A Message From the President - Fall 2013

As the end of summer vacation nears and most of us return to our regular daily routines, it’s easy to think that the need for sun protection is coming to an end as well. With our children back in school from 8 am – 3 pm and many of us back in our offices, we can be lulled into a false sense of security.

However, the greatest part of our lifetime sun exposure occurs in brief intervals year-round — walking the dog, for example, or from the train to the office. The ultraviolet damage from these small, incidental daily exposures adds up over time and can lead to premature skin aging and skin cancer. Even in school, children may be out for extended periods for recess, gym class, or other sports activities, mostly in the middle of the day when the sun is most intense. So it’s crucial to remember that the need for preventive measures—sunscreen, hats, UV-blocking sunglasses, and protective clothing—continues after the first school bell rings. Slip some of these items into your child’s backpack, along with a note asking teachers to remind kids to use the items daily.

Unfortunately, many schools forbid sunscreen use without a doctor’s note, considering it an over-the-counter medication. This could change soon; the American Medical Association (AMA) just came out in support of eliminating this sunscreen ban.
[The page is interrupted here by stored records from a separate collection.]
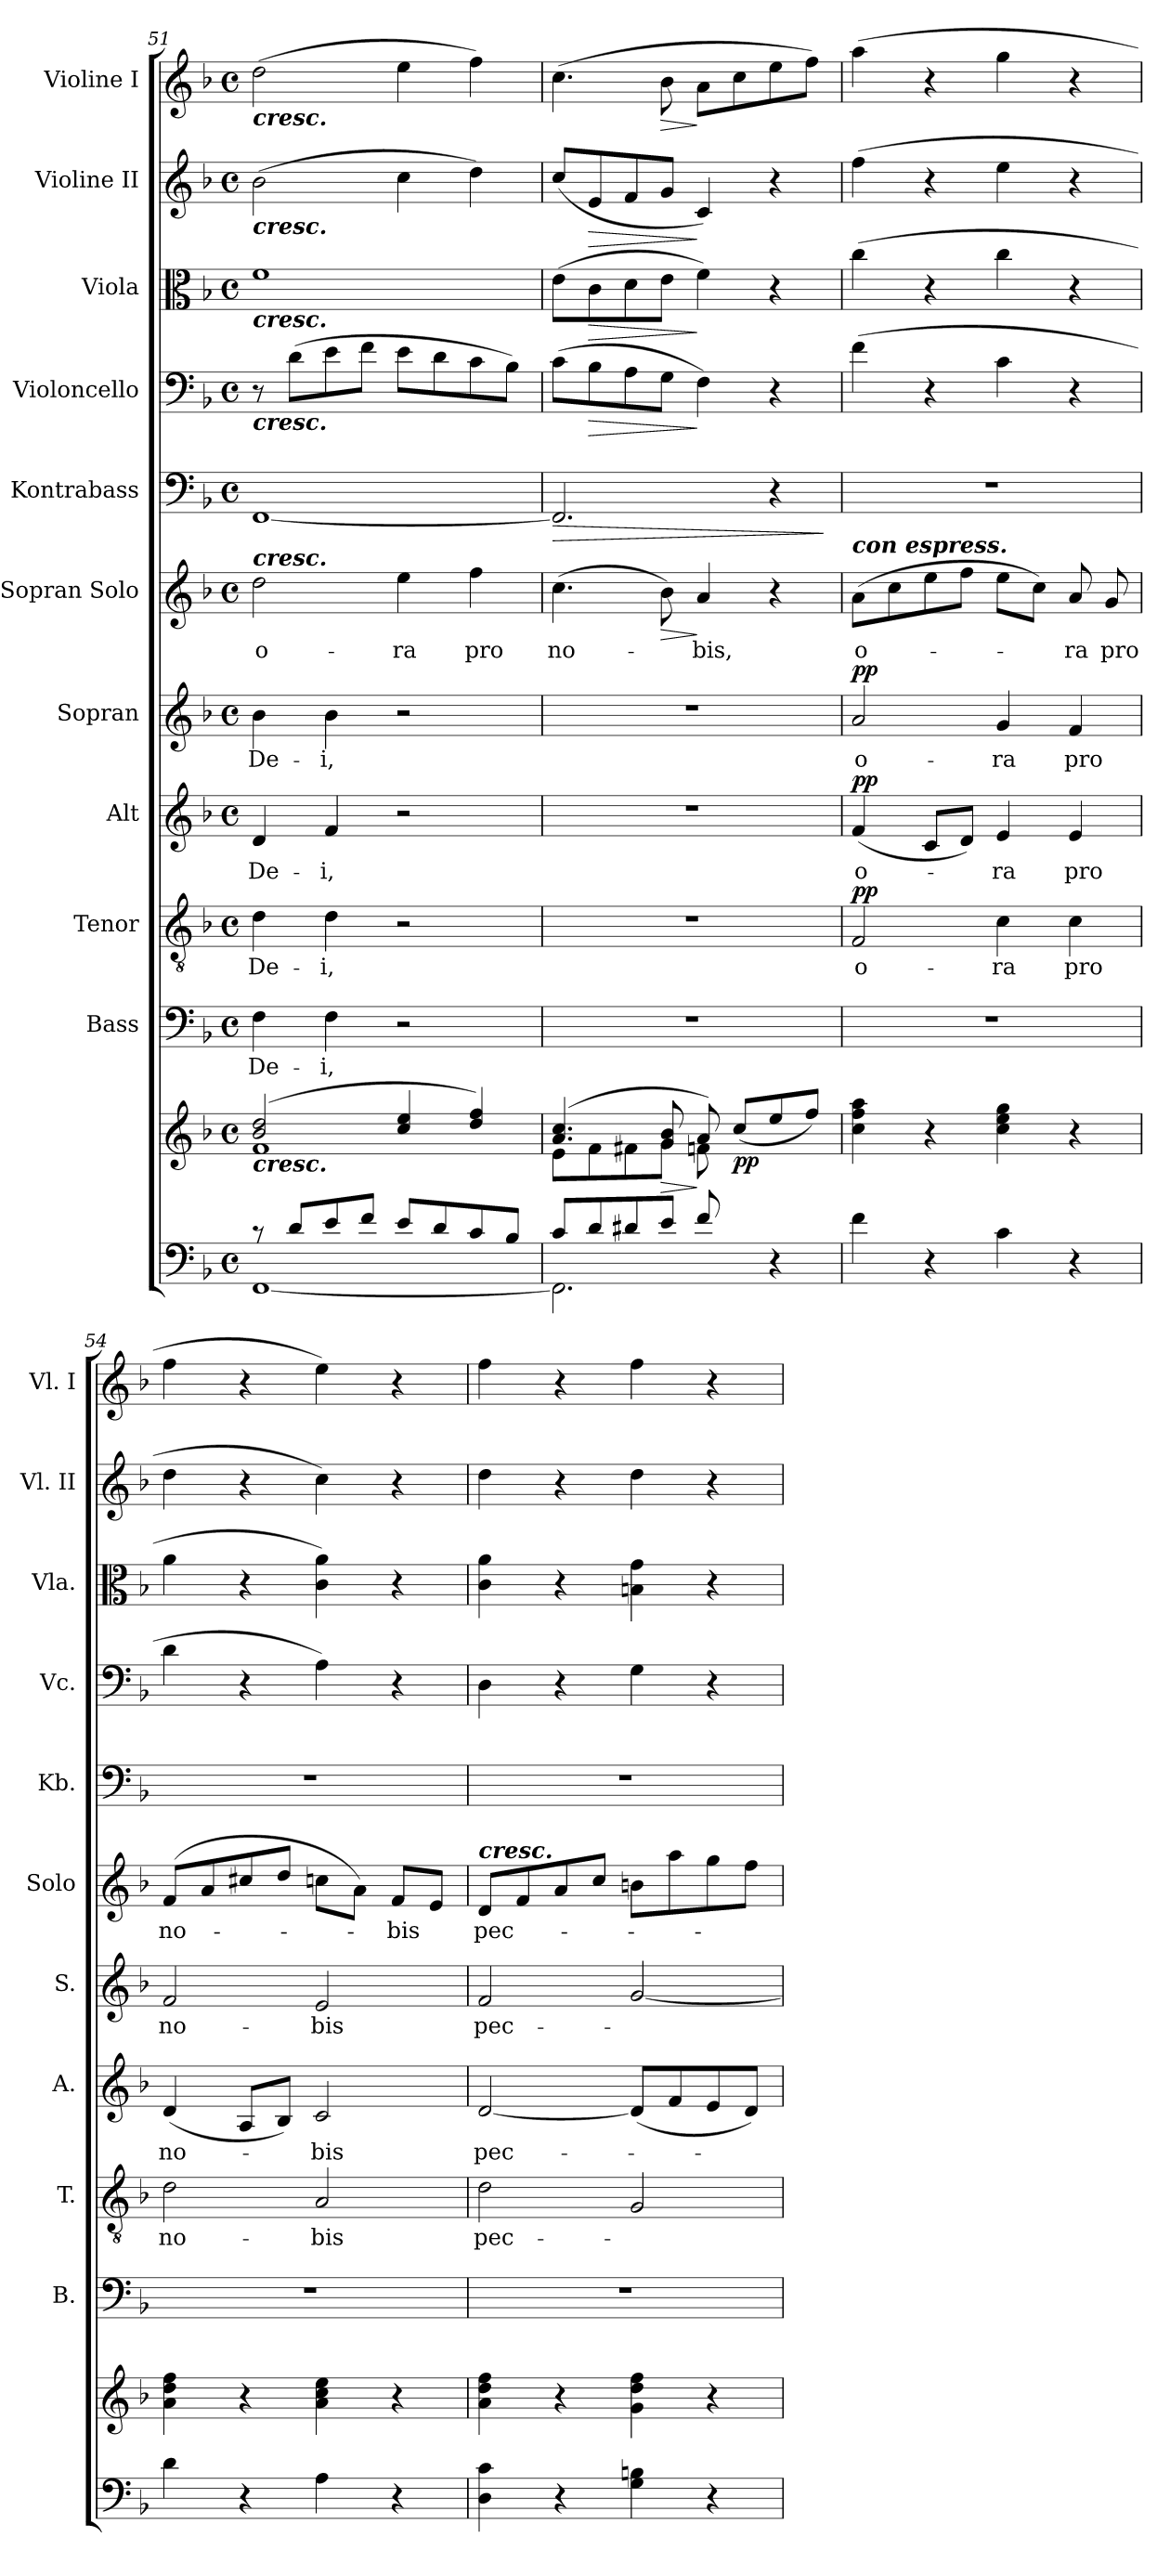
**kern	**kern	**dynam	**kern	**text	**kern	**text	**dynam	**kern	**text	**dynam	**kern	**text	**dynam	**kern	**text	**dynam	**kern	**dynam	**kern	**dynam	**kern	**dynam	**kern	**dynam	**kern	**dynam
*part11	*part11	*part11	*part10	*part10	*part9	*part9	*part9	*part8	*part8	*part8	*part7	*part7	*part7	*part6	*part6	*part6	*part5	*part5	*part4	*part4	*part3	*part3	*part2	*part2	*part1	*part1
*staff12	*staff11	*staff11/12	*staff10	*staff10	*staff9	*staff9	*staff9	*staff8	*staff8	*staff8	*staff7	*staff7	*staff7	*staff6	*staff6	*staff6	*staff5	*staff5	*staff4	*staff4	*staff3	*staff3	*staff2	*staff2	*staff1	*staff1
*	*	*	*I"Bass	*	*I"Tenor	*	*	*I"Alt	*	*	*I"Sopran	*	*	*I"Sopran Solo	*	*	*I"Kontrabass	*	*I"Violoncello	*	*I"Viola	*	*I"Violine II	*	*I"Violine I	*
*	*	*	*I'B.	*	*I'T.	*	*	*I'A.	*	*	*I'S.	*	*	*I'Solo	*	*	*I'Kb.	*	*I'Vc.	*	*I'Vla.	*	*I'Vl. II	*	*I'Vl. I	*
*clefF4	*clefG2	*	*clefF4	*	*clefGv2	*	*	*clefG2	*	*	*clefG2	*	*	*clefG2	*	*	*clefF4	*	*clefF4	*	*clefC3	*	*clefG2	*	*clefG2	*
*	*	*	*	*	*	*	*	*	*	*	*	*	*	*	*	*	*ITrd7c12	*	*	*	*	*	*	*	*	*
*k[b-]	*k[b-]	*	*k[b-]	*	*k[b-]	*	*	*k[b-]	*	*	*k[b-]	*	*	*k[b-]	*	*	*k[b-]	*	*k[b-]	*	*k[b-]	*	*k[b-]	*	*k[b-]	*
*F:	*F:	*	*F:	*	*F:	*	*	*F:	*	*	*F:	*	*	*F:	*	*	*F:	*	*F:	*	*F:	*	*F:	*	*F:	*
*M4/4	*M4/4	*	*M4/4	*	*M4/4	*	*	*M4/4	*	*	*M4/4	*	*	*M4/4	*	*	*M4/4	*	*M4/4	*	*M4/4	*	*M4/4	*	*M4/4	*
*met(c)	*met(c)	*	*met(c)	*	*met(c)	*	*	*met(c)	*	*	*met(c)	*	*	*met(c)	*	*	*met(c)	*	*met(c)	*	*met(c)	*	*met(c)	*	*met(c)	*
=51	=51	=51	=51	=51	=51	=51	=51	=51	=51	=51	=51	=51	=51	=51	=51	=51	=51	=51	=51	=51	=51	=51	=51	=51	=51	=51
*^	*^	*	*	*	*	*	*	*	*	*	*	*	*	*	*	*	*	*	*	*	*	*	*	*	*	*
!	!	!	!	!	!	!	!	!	!	!	!	!	!	!	!	!	!	!	!	!	!	!	!	!	!	!	!LO:TX:b:Bi:t=cresc.	!
!	!	!	!	!	!	!	!	!	!	!	!	!	!	!	!	!	!	!	!	!	!	!	!	!	!LO:TX:b:Bi:t=cresc.	!	!	!
!	!	!	!	!	!	!	!	!	!	!	!	!	!	!	!	!	!	!	!	!	!	!	!LO:TX:b:Bi:t=cresc.	!	!	!	!	!
!	!	!	!	!	!	!	!	!	!	!	!	!	!	!	!	!	!	!	!	!	!LO:TX:b:Bi:t=cresc.	!	!	!	!	!	!	!
!	!	!	!	!	!	!	!	!	!	!	!	!	!	!	!	!LO:TX:a:Bi:t=cresc.	!	!	!	!	!	!	!	!	!	!	!	!
!	!	!LO:TX:b:Bi:t=cresc.	!	!	!	!	!	!	!	!	!	!	!	!	!	!	!	!	!	!	!	!	!	!	!	!	!	!
!	!	!	!	!	!	!LO:LY:b	!	!LO:LY:b	!	!	!LO:LY:b	!	!	!LO:LY:b	!	!	!LO:LY:b	!	!	!	!	!	!	!	!	!	!	!
8rc	[<1FF	(2b-/ 2dd/	1f	.	4F\	De-	4d\	De-	.	4d/	De-	.	4b-\	De-	.	2dd\	o-	.	[1FFF	.	8r	.	1f	.	(>2b-\	.	(>2dd\	.
8d/L	.	.	.	.	.	.	.	.	.	.	.	.	.	.	.	.	.	.	.	.	(>8d\L	.	.	.	.	.	.	.
!	!	!	!	!	!	!LO:LY:b	!	!LO:LY:b	!	!	!LO:LY:b	!	!	!LO:LY:b	!	!	!	!	!	!	!	!	!	!	!	!	!	!
8e/	.	.	.	.	4F\	-i,	4d\	-i,	.	4f/	-i,	.	4b-\	-i,	.	.	.	.	.	.	8e\	.	.	.	.	.	.	.
8f/J	.	.	.	.	.	.	.	.	.	.	.	.	.	.	.	.	.	.	.	.	8f\J	.	.	.	.	.	.	.
!	!	!	!	!	!	!	!	!	!	!	!	!	!	!	!	!	!LO:LY:b	!	!	!	!	!	!	!	!	!	!	!
8e/L	.	4cc/ 4ee/	.	.	2r	.	2r	.	.	2r	.	.	2r	.	.	4ee\	-ra	.	.	.	8e\L	.	.	.	4cc\	.	4ee\	.
8d/	.	.	.	.	.	.	.	.	.	.	.	.	.	.	.	.	.	.	.	.	8d\	.	.	.	.	.	.	.
!	!	!	!	!	!	!	!	!	!	!	!	!	!	!	!	!	!LO:LY:b	!	!	!	!	!	!	!	!	!	!	!
8c/	.	4dd/ 4ff/)	.	.	.	.	.	.	.	.	.	.	.	.	.	4ff\	pro	.	.	.	8c\	.	.	.	4dd\)	.	4ff\)	.
8B-/J	.	.	.	.	.	.	.	.	.	.	.	.	.	.	.	.	.	.	.	.	8B-\J)	.	.	.	.	.	.	.
!!LO:PB:g=z
=52	=52	=52	=52	=52	=52	=52	=52	=52	=52	=52	=52	=52	=52	=52	=52	=52	=52	=52	=52	=52	=52	=52	=52	=52	=52	=52	=52	=52
!	!	!	!	!	!	!	!	!	!	!	!	!	!	!	!	!	!LO:LY:b	!	!	!LO:HP:b	!	!	!	!	!	!	!	!
8c/L	2.FF\]	(4.a/ 4.cc/	8e\L	.	1r	.	1r	.	.	1r	.	.	1r	.	.	(>4.cc\	no-	.	2.FFF/]	>	(>8c\L	.	(>8e\L	.	(<8cc/L	.	(>4.cc\	.
!	!	!	!	!	!	!	!	!	!	!	!	!	!	!	!	!	!	!	!	!	!	!LO:HP:b	!	!LO:HP:b	!	!LO:HP:b	!	!
8d/	.	.	8f\	.	.	.	.	.	.	.	.	.	.	.	.	.	.	.	.	.	8B-\	>	8c\	>	8e/	>	.	.
8d#X/	.	.	8f#X\	.	.	.	.	.	.	.	.	.	.	.	.	.	.	.	.	.	8A\	.	8d\	.	8f/	.	.	.
!	!	!	!	!LO:HP:b	!	!	!	!	!	!	!	!	!	!	!	!	!	!LO:HP:b	!	!	!	!	!	!	!	!	!	!LO:HP:b
8e/J	.	8g/ 8b-/	8g\J	>	.	.	.	.	.	.	.	.	.	.	.	8b-\)	.	>	.	.	8G\J	.	8e\J	.	8g/J	.	8b-\	>
!	!	!	!	!	!	!	!	!	!	!	!	!	!	!	!	!	!LO:LY:b	!	!	!	!	!	!	!	!	!	!	!
8f/	.	8a/)	8fn\	]	.	.	.	.	.	.	.	.	.	.	.	4a/	-bis,	]	.	.	4F\)	]	4f\)	]	4c/)	]	8a\L	]
!	!	!	!	!LO:DY:b	!	!	!	!	!	!	!	!	!	!	!	!	!	!	!	!	!	!	!	!	!	!	!	!
4.ryy	.	(>8cc/L	4.ryy	pp	.	.	.	.	.	.	.	.	.	.	.	.	.	.	.	.	.	.	.	.	.	.	8cc\	.
.	4r	8ee/	.	.	.	.	.	.	.	.	.	.	.	.	.	4r	.	.	4r	.	4r	.	4r	.	4r	.	8ee\	.
.	.	8ff/J)	.	.	.	.	.	.	.	.	.	.	.	.	.	.	.	.	.	.	.	.	.	.	.	.	8ff\J)	.
*v	*v	*	*	*	*	*	*	*	*	*	*	*	*	*	*	*	*	*	*	*	*	*	*	*	*	*	*	*
*	*v	*v	*	*	*	*	*	*	*	*	*	*	*	*	*	*	*	*	*	*	*	*	*	*	*	*	*
.	.	.	.	.	.	.	.	.	.	.	.	.	.	.	.	.	.	]	.	.	.	.	.	.	.	.
=53	=53	=53	=53	=53	=53	=53	=53	=53	=53	=53	=53	=53	=53	=53	=53	=53	=53	=53	=53	=53	=53	=53	=53	=53	=53	=53
!	!	!	!	!	!	!	!	!	!	!	!	!	!	!LO:TX:a:Bi:t=con espress.	!	!	!	!	!	!	!	!	!	!	!	!
!	!	!	!	!	!	!LO:LY:b	!LO:DY:a	!	!LO:LY:b	!LO:DY:a	!	!LO:LY:b	!LO:DY:a	!	!LO:LY:b	!	!	!	!	!	!	!	!	!	!	!
4f\	4cc\ 4ff\ 4aa\	.	1r	.	2F/	o-	pp	(<4f/	o-	pp	2a/	o-	pp	(>8a\L	o-	.	1r	.	(>4f\	.	(>4cc\	.	(>4ff\	.	(>4aa\	.
.	.	.	.	.	.	.	.	.	.	.	.	.	.	8cc\	.	.	.	.	.	.	.	.	.	.	.	.
4r	4r	.	.	.	.	.	.	8c/L	.	.	.	.	.	8ee\	.	.	.	.	4r	.	4r	.	4r	.	4r	.
.	.	.	.	.	.	.	.	8d/J)	.	.	.	.	.	8ff\J	.	.	.	.	.	.	.	.	.	.	.	.
!	!	!	!	!	!	!LO:LY:b	!	!	!LO:LY:b	!	!	!LO:LY:b	!	!	!	!	!	!	!	!	!	!	!	!	!	!
4c\	4cc\ 4ee\ 4gg\	.	.	.	4c\	-ra	.	4e/	-ra	.	4g/	-ra	.	8ee\L	.	.	.	.	4c\	.	4cc\	.	4ee\	.	4gg\	.
.	.	.	.	.	.	.	.	.	.	.	.	.	.	8cc\J)	.	.	.	.	.	.	.	.	.	.	.	.
!	!	!	!	!	!	!LO:LY:b	!	!	!LO:LY:b	!	!	!LO:LY:b	!	!	!LO:LY:b	!	!	!	!	!	!	!	!	!	!	!
4r	4r	.	.	.	4c\	pro	.	4e/	pro	.	4f/	pro	.	8a/	-ra	.	.	.	4r	.	4r	.	4r	.	4r	.
!	!	!	!	!	!	!	!	!	!	!	!	!	!	!	!LO:LY:b	!	!	!	!	!	!	!	!	!	!	!
.	.	.	.	.	.	.	.	.	.	.	.	.	.	8g/	pro	.	.	.	.	.	.	.	.	.	.	.
=54	=54	=54	=54	=54	=54	=54	=54	=54	=54	=54	=54	=54	=54	=54	=54	=54	=54	=54	=54	=54	=54	=54	=54	=54	=54	=54
!	!	!	!	!	!	!LO:LY:b	!	!	!LO:LY:b	!	!	!LO:LY:b	!	!	!LO:LY:b	!	!	!	!	!	!	!	!	!	!	!
4d\	4a\ 4dd\ 4ff\	.	1r	.	2d\	no-	.	(<4d/	no-	.	2f/	no-	.	(>8f/L	no-	.	1r	.	4d\	.	4a\	.	4dd\	.	4ff\	.
.	.	.	.	.	.	.	.	.	.	.	.	.	.	8a/	.	.	.	.	.	.	.	.	.	.	.	.
4r	4r	.	.	.	.	.	.	8A/L	.	.	.	.	.	8cc#X/	.	.	.	.	4r	.	4r	.	4r	.	4r	.
.	.	.	.	.	.	.	.	8B-/J)	.	.	.	.	.	8dd/J	.	.	.	.	.	.	.	.	.	.	.	.
!	!	!	!	!	!	!LO:LY:b	!	!	!LO:LY:b	!	!	!LO:LY:b	!	!	!	!	!	!	!	!	!	!	!	!	!	!
4A\	4a\ 4cc\ 4ee\	.	.	.	2A/	-bis	.	2c/	-bis	.	2e/	-bis	.	8ccn\L	.	.	.	.	4A\)	.	4c\ 4a\)	.	4cc\)	.	4ee\)	.
.	.	.	.	.	.	.	.	.	.	.	.	.	.	8a\J)	.	.	.	.	.	.	.	.	.	.	.	.
!	!	!	!	!	!	!	!	!	!	!	!	!	!	!	!LO:LY:b	!	!	!	!	!	!	!	!	!	!	!
4r	4r	.	.	.	.	.	.	.	.	.	.	.	.	8f/L	-bis	.	.	.	4r	.	4r	.	4r	.	4r	.
.	.	.	.	.	.	.	.	.	.	.	.	.	.	8e/J	.	.	.	.	.	.	.	.	.	.	.	.
=55	=55	=55	=55	=55	=55	=55	=55	=55	=55	=55	=55	=55	=55	=55	=55	=55	=55	=55	=55	=55	=55	=55	=55	=55	=55	=55
!	!	!	!	!	!	!	!	!	!	!	!	!	!	!LO:TX:a:Bi:t=cresc.	!	!	!	!	!	!	!	!	!	!	!	!
!	!	!	!	!	!	!LO:LY:b	!	!	!LO:LY:b	!	!	!LO:LY:b	!	!	!LO:LY:b	!	!	!	!	!	!	!	!	!	!	!
4D\ 4c\	4a\ 4dd\ 4ff\	.	1r	.	2d\	pec-	.	[2d/	pec-	.	2f/	pec-	.	8d/L	pec-	.	1r	.	4D\	.	4c\ 4a\	.	4dd\	.	4ff\	.
.	.	.	.	.	.	.	.	.	.	.	.	.	.	8f/	.	.	.	.	.	.	.	.	.	.	.	.
4r	4r	.	.	.	.	.	.	.	.	.	.	.	.	8a/	.	.	.	.	4r	.	4r	.	4r	.	4r	.
.	.	.	.	.	.	.	.	.	.	.	.	.	.	8cc/J	.	.	.	.	.	.	.	.	.	.	.	.
4G\ 4Bn\	4g\ 4dd\ 4ff\	.	.	.	2G/	.	.	(<8d/L]	.	.	[2g/	.	.	8bn\L	.	.	.	.	4G\	.	4Bn\ 4g\	.	4dd\	.	4ff\	.
.	.	.	.	.	.	.	.	8f/	.	.	.	.	.	8aa\	.	.	.	.	.	.	.	.	.	.	.	.
4r	4r	.	.	.	.	.	.	8e/	.	.	.	.	.	8gg\	.	.	.	.	4r	.	4r	.	4r	.	4r	.
.	.	.	.	.	.	.	.	8d/J)	.	.	.	.	.	8ff\J	.	.	.	.	.	.	.	.	.	.	.	.
=	=	=	=	=	=	=	=	=	=	=	=	=	=	=	=	=	=	=	=	=	=	=	=	=	=	=
*-	*-	*-	*-	*-	*-	*-	*-	*-	*-	*-	*-	*-	*-	*-	*-	*-	*-	*-	*-	*-	*-	*-	*-	*-	*-	*-
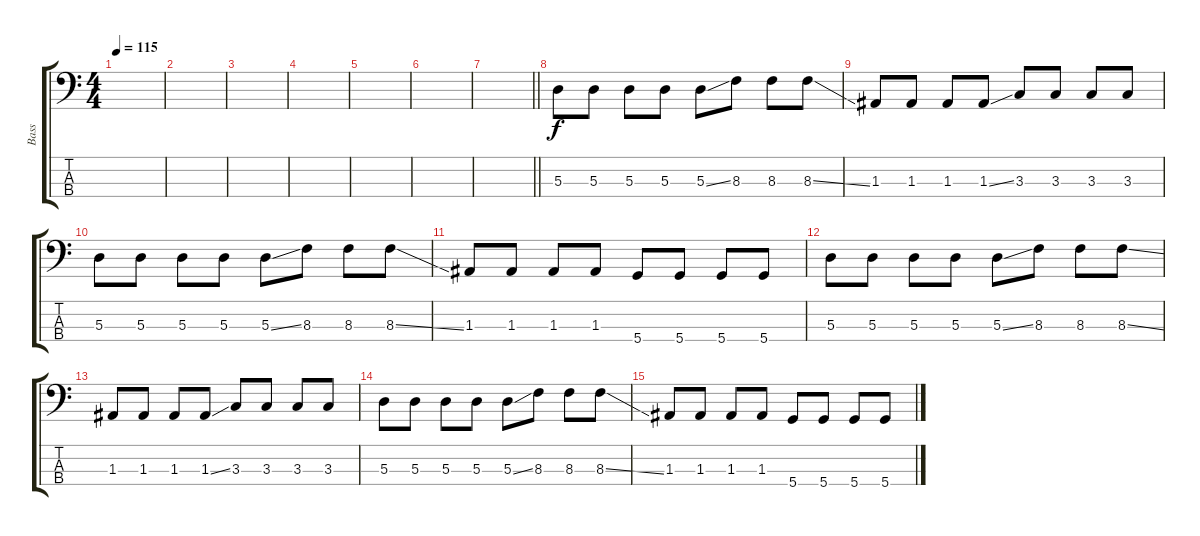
\track ("Bass" "Bass") {instrument electricbassfinger}
\staff {score tabs}
\tuning (G2 D2 A1 D1) {hide}
\ts (4 4)
\tempo 115
\clef f4
\ks c
|
|
|
|
|
|
\barLineRight lightlight
|
\section ("" "")
5.3.8 5.3.8 5.3.8 5.3.8 5.3{ss}.8 8.3.8 8.3.8 8.3{ss}.8 |
1.3.8 1.3.8 1.3.8 1.3{ss}.8 3.3.8 3.3.8 3.3.8 3.3.8 |
5.3.8 5.3.8 5.3.8 5.3.8 5.3{ss}.8 8.3.8 8.3.8 8.3{ss}.8 |
1.3.8 1.3.8 1.3.8 1.3.8 5.4.8 5.4.8 5.4.8 5.4.8 |
5.3.8 5.3.8 5.3.8 5.3.8 5.3{ss}.8 8.3.8 8.3.8 8.3{ss}.8 |
1.3.8 1.3.8 1.3.8 1.3{ss}.8 3.3.8 3.3.8 3.3.8 3.3.8 |
5.3.8 5.3.8 5.3.8 5.3.8 5.3{ss}.8 8.3.8 8.3.8 8.3{ss}.8 |
1.3.8 1.3.8 1.3.8 1.3.8 5.4.8 5.4.8 5.4.8 5.4.8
In the meantime, discuss the situation with your school.

Just as kids may feel sun-protected by the walls of their school, you may feel sun-safe at work, at home, and in your car. But the truth is, the side and rear windows in your car allow more than 60 percent of UVA rays to pass right through. The same is true of your home or office windows. UVA rays penetrate the skin more deeply than UVB rays and play a major part in skin aging and wrinkling as well as skin cancer.

Use the same sun-protective measures when sitting by a window that you encourage your children to practice at school. Too few of us do this: in a recent study, only 27 percent of people surveyed reported using sunscreen in the car, believing they were fully sun-protected by the windows. Another option in cars: special window film that screens out almost 100 percent of both UVA and UVB rays.

Remember, as you settle back into your post-summer everyday life, don’t let sun protection be forgotten! Practicing sun safety is a lifelong and year-round must.